_ACTION ITEM_:
Quote exactly, and only, the lines from the one containing "Sedentary: 1600 -> 1343" through the end of the material below. Skip pictures.

_THE INPUT_:
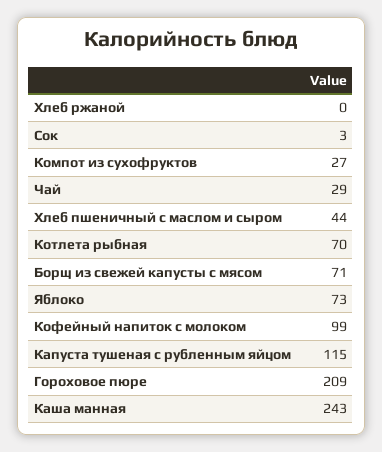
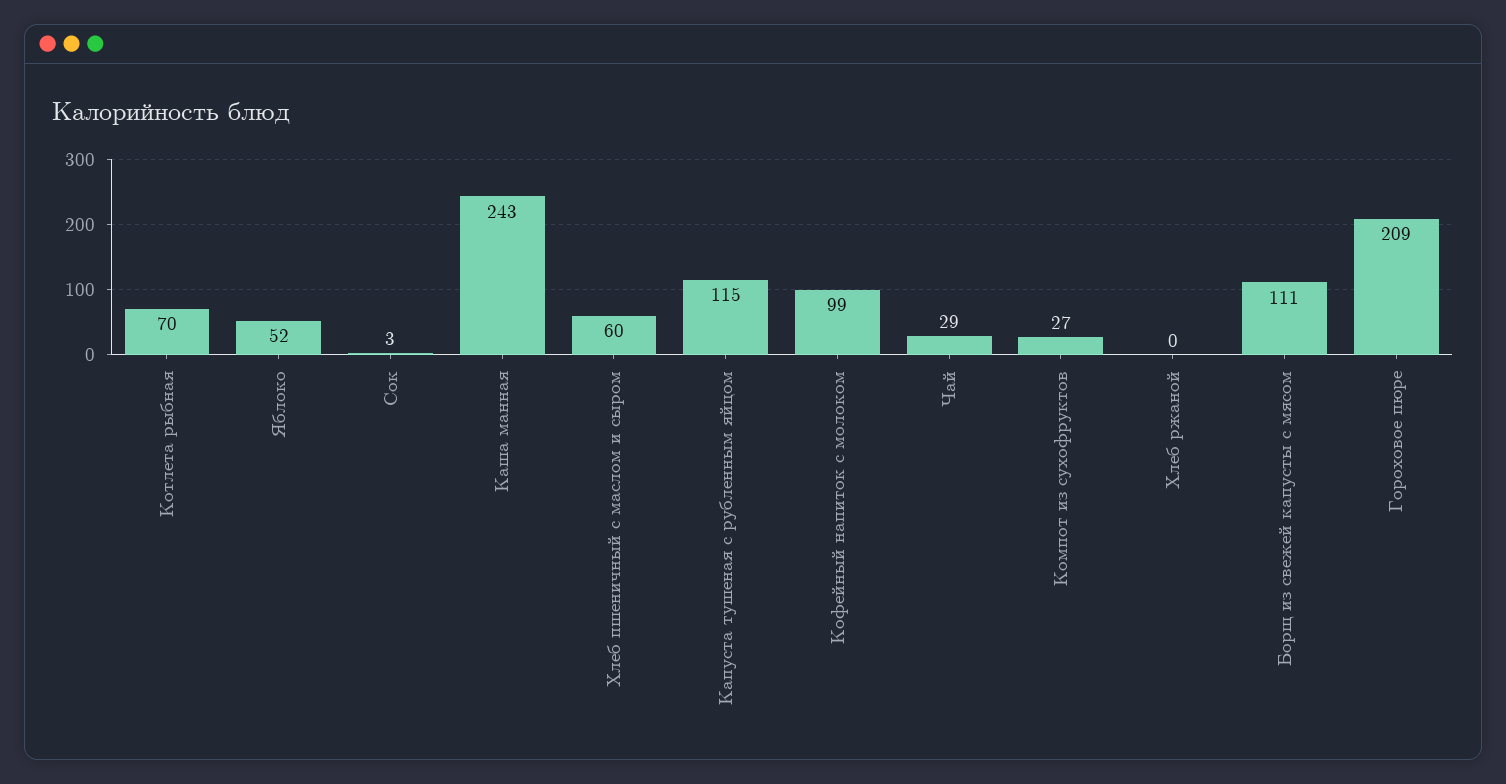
Хлеб пшеничный с маслом и сыром: 44 -> 60
Борщ из свежей капусты с мясом: 71 -> 111
Яблоко: 73 -> 52

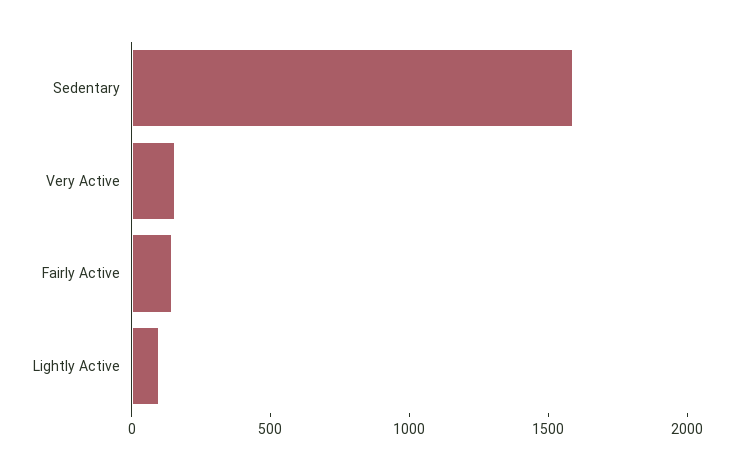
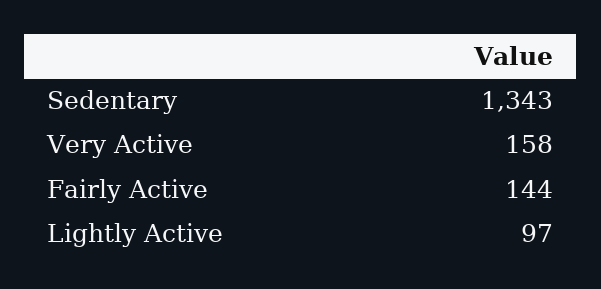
Sedentary: 1600 -> 1343

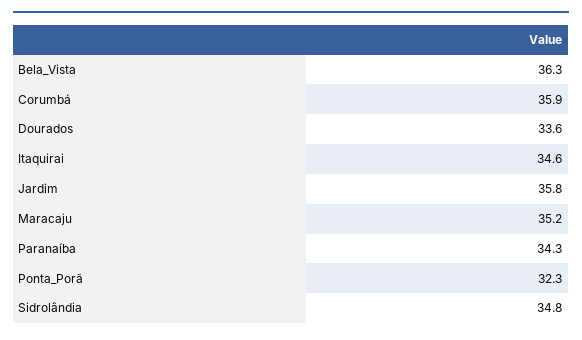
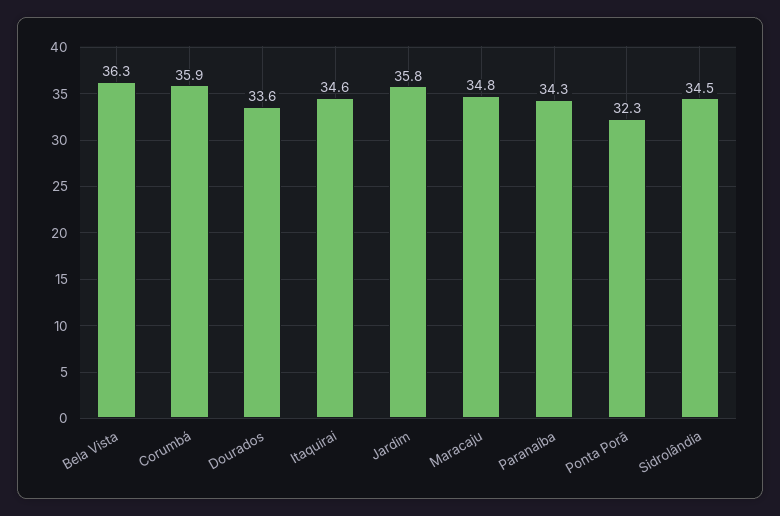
Maracaju: 35.2 -> 34.8
Sidrolândia: 34.8 -> 34.5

_SOLUTION FOR THIS EXERCISE_:
Sedentary: 1600 -> 1343

Maracaju: 35.2 -> 34.8
Sidrolândia: 34.8 -> 34.5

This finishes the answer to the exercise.